• **INFORMATION SUPPLIED**
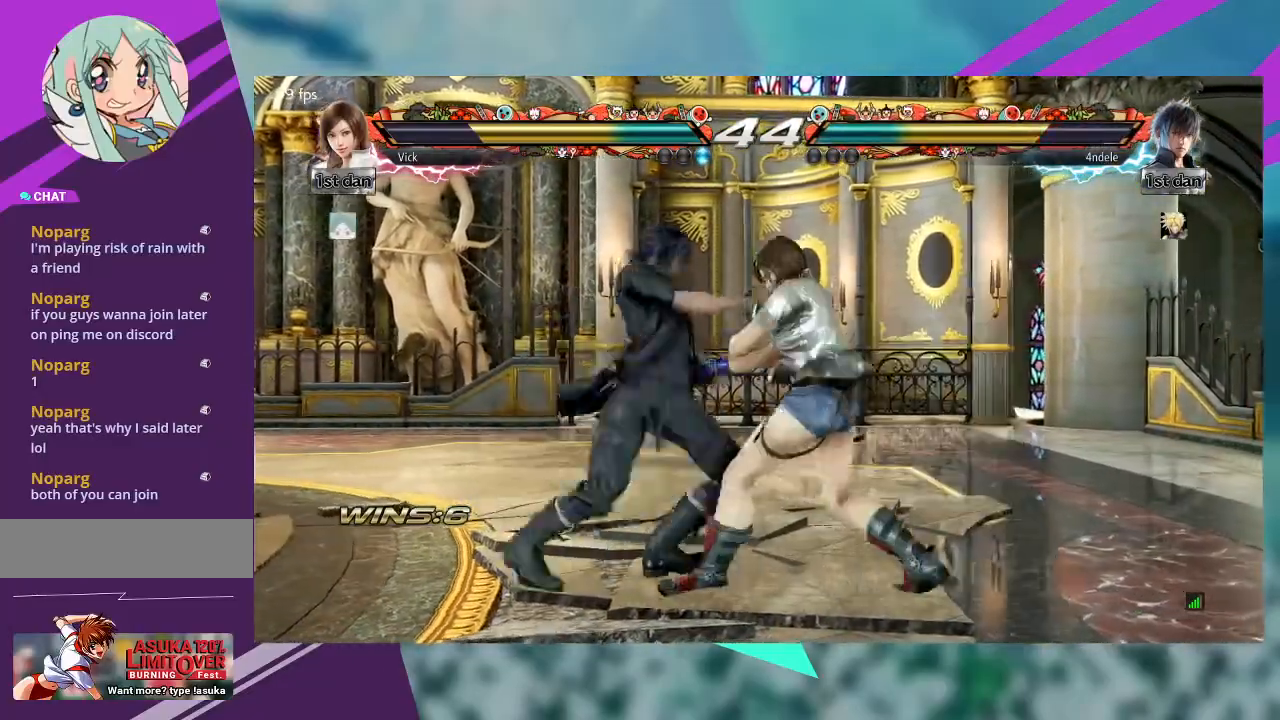
{"buttons": [], "left_stick": "down-right", "events": [[400, "left_stick", "down"], [467, "left_stick", "down-right"]]}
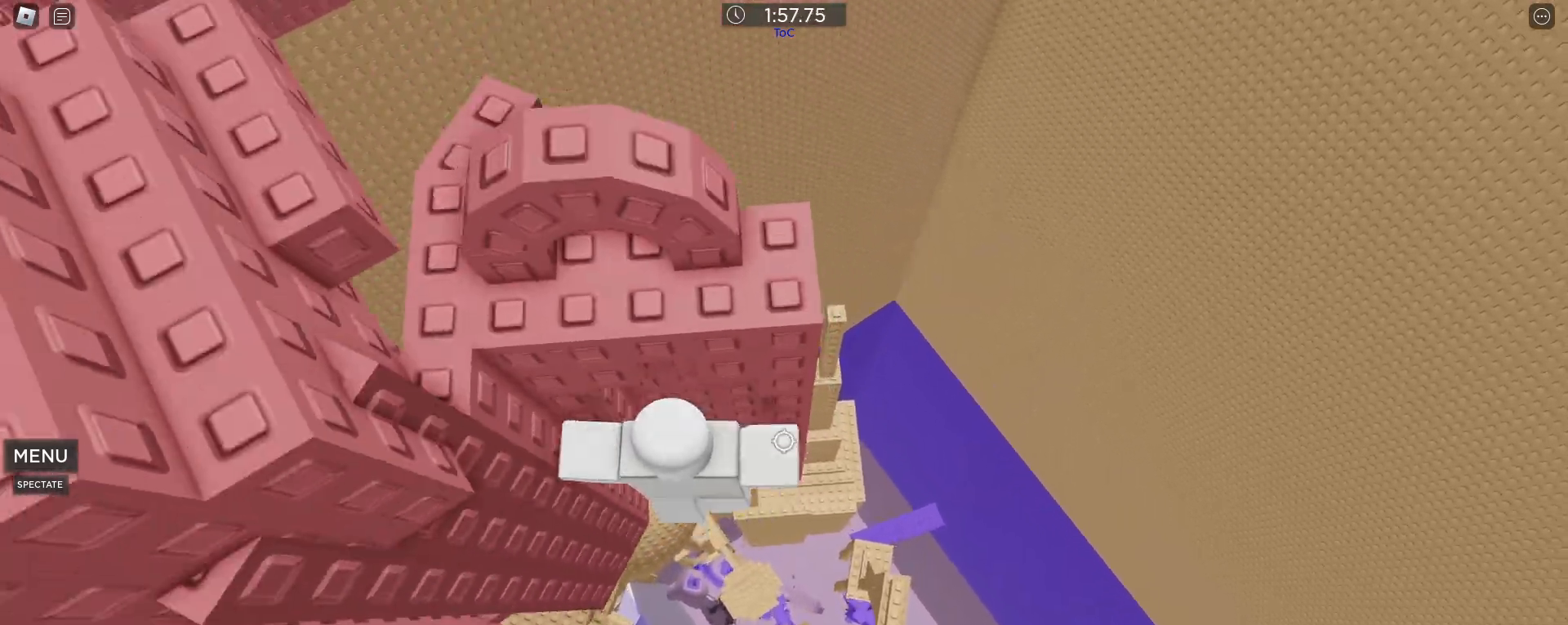
Gameplay with keyboard and mouse; each line is a JSON object with the keys and mouse buttons held at the frame after it. "events" lists presses ("down") and releases ("up") of ".", "1", "2", "3", "4", "5", "a", "alt", "caps_lock", "comma", "ctrl", "d", "e", "f", "g", "q", "r", "s", "shift", "space", "t", "tab", "w", "x", "z", "mouse_left", "mouse_wheel" and "mouse_right" between this image and that frame as [ms after this image, input, new state], when the widget could be followed in between. "mouse_left", "mouse_wheel", "mouse_right" = the "left", "wheel", "right" buttons of the "mouse" list. No other keys are recorded. "wheel" means that the mouse wheel is clicked or scrolled. Not read: mouse_move.
{"keys": [], "mouse": ["wheel"], "events": [[67, "w", "down"], [117, "space", "up"], [400, "w", "up"], [483, "mouse_wheel", "down"]]}
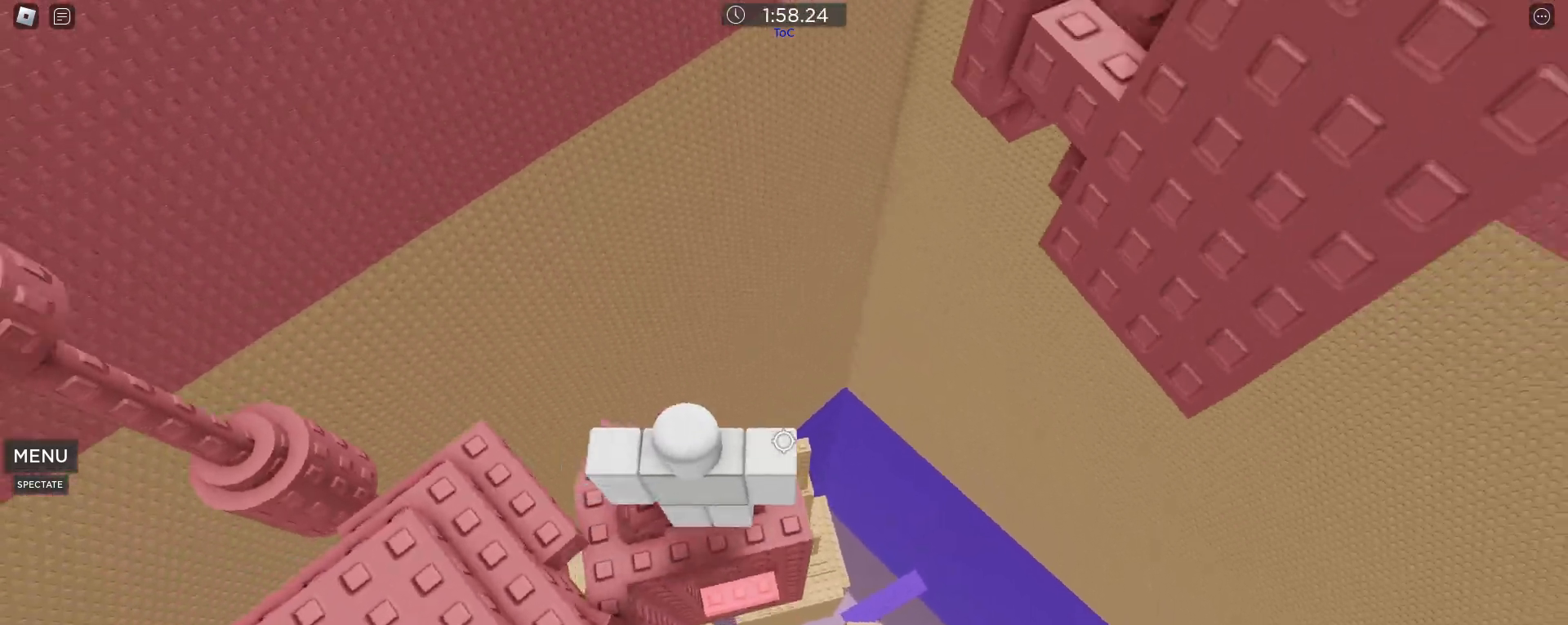
{"keys": ["space", "w"], "mouse": [], "events": [[33, "mouse_wheel", "up"], [267, "w", "down"], [417, "space", "down"]]}
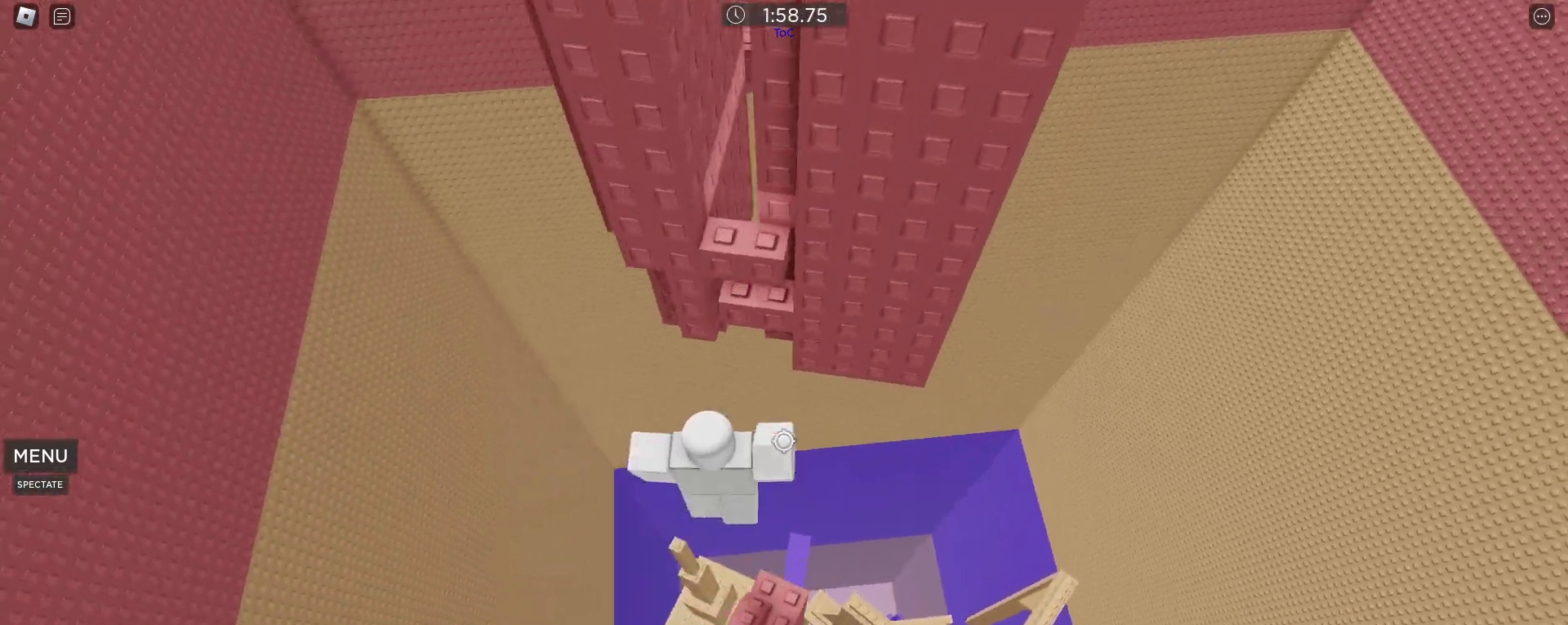
{"keys": ["w"], "mouse": ["wheel"], "events": [[50, "space", "up"], [467, "mouse_wheel", "down"]]}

• **EXERCISE OBJECTIVE**
Say how many lines of the entries above include the string "buttons", giving the number and nothing else.

• **TASK RESULT**
2